About the exhibition "Hilma af Klint & Piet Mondrian - Forms of Life" on show in London until 3 September.

Another woman forgotten by art history, you might ask! Had you heard of the Swedish painter Hilma af Klint before the Tate Modern organised the exhibition "Hilma af Klint & Piet Mondrian - Forms of Life", on view in London until 3 September? Perhaps at the exhibition devoted to her in 2018 at the Guggenheim Museum in New York? Or the one at the Centre Pompidou-Metz in 2017, "Jardin infini", which gave him a place of honour? Or perhaps you remember the "Traces du sacré" exhibition that introduced her to the Paris public in 2008? In any case, Hilma af Klint is only today a star of modern art, even though she was born on 26 October 1862 in Stockholm into a family of naval officers, entered the Royal Academy of Fine Arts at the age of 20, and died on 21 October 1944 in Danderyd. This theosophist and pioneer of abstract art, even before Kandinsky or Malevitch, had in fact herself wished that her abstract work should not be revealed until twenty years after her death, stipulating this very formally in her will. No work of art for sale in any art gallery for at least two decades... Not the ideal way to make a name for yourself on the art market! Even during her lifetime, very few insiders were able to see the heart of her work: Hilma af Klint only showed her contemporaries her most anodyne landscapes and her most naïve bouquets. But the essence of her work lay elsewhere...

———

§ DESCRIPTION OF THE TASK: Transcribe the passage on Hilma af Klint in full, keeping every word and punctuation mark unchanged. The rows that follow play no part in this work.

———

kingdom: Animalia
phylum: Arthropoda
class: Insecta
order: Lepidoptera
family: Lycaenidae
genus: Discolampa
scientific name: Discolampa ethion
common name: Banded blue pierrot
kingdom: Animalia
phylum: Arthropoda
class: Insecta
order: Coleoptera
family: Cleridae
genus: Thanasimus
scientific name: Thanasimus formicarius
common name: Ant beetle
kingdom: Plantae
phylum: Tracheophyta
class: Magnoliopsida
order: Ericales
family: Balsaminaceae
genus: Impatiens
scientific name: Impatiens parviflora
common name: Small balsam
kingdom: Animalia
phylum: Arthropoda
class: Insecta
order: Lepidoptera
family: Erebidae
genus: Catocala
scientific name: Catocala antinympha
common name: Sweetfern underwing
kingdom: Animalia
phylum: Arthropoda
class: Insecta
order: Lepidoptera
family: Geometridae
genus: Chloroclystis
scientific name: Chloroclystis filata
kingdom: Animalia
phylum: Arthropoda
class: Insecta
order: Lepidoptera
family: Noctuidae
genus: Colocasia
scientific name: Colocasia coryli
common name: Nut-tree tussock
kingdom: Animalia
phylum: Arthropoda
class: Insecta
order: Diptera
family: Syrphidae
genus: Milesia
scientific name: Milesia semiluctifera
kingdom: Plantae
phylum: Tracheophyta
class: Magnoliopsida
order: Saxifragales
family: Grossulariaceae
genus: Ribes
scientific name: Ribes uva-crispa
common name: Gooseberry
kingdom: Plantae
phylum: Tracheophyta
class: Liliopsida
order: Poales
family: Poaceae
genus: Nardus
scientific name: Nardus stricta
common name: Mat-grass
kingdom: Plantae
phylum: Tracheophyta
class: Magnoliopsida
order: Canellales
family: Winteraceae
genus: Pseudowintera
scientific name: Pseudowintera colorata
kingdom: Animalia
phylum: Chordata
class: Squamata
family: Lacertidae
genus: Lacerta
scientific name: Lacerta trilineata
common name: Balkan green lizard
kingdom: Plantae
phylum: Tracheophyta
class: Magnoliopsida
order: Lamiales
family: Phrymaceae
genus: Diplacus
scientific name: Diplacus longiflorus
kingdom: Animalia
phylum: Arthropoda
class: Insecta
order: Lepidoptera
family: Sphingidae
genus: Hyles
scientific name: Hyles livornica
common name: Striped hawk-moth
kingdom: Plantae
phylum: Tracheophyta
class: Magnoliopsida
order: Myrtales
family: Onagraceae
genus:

———

§ FULL SOLUTION:
About the exhibition "Hilma af Klint & Piet Mondrian - Forms of Life" on show in London until 3 September.

Another woman forgotten by art history, you might ask! Had you heard of the Swedish painter Hilma af Klint before the Tate Modern organised the exhibition "Hilma af Klint & Piet Mondrian - Forms of Life", on view in London until 3 September? Perhaps at the exhibition devoted to her in 2018 at the Guggenheim Museum in New York? Or the one at the Centre Pompidou-Metz in 2017, "Jardin infini", which gave him a place of honour? Or perhaps you remember the "Traces du sacré" exhibition that introduced her to the Paris public in 2008? In any case, Hilma af Klint is only today a star of modern art, even though she was born on 26 October 1862 in Stockholm into a family of naval officers, entered the Royal Academy of Fine Arts at the age of 20, and died on 21 October 1944 in Danderyd. This theosophist and pioneer of abstract art, even before Kandinsky or Malevitch, had in fact herself wished that her abstract work should not be revealed until twenty years after her death, stipulating this very formally in her will. No work of art for sale in any art gallery for at least two decades... Not the ideal way to make a name for yourself on the art market! Even during her lifetime, very few insiders were able to see the heart of her work: Hilma af Klint only showed her contemporaries her most anodyne landscapes and her most naïve bouquets. But the essence of her work lay elsewhere...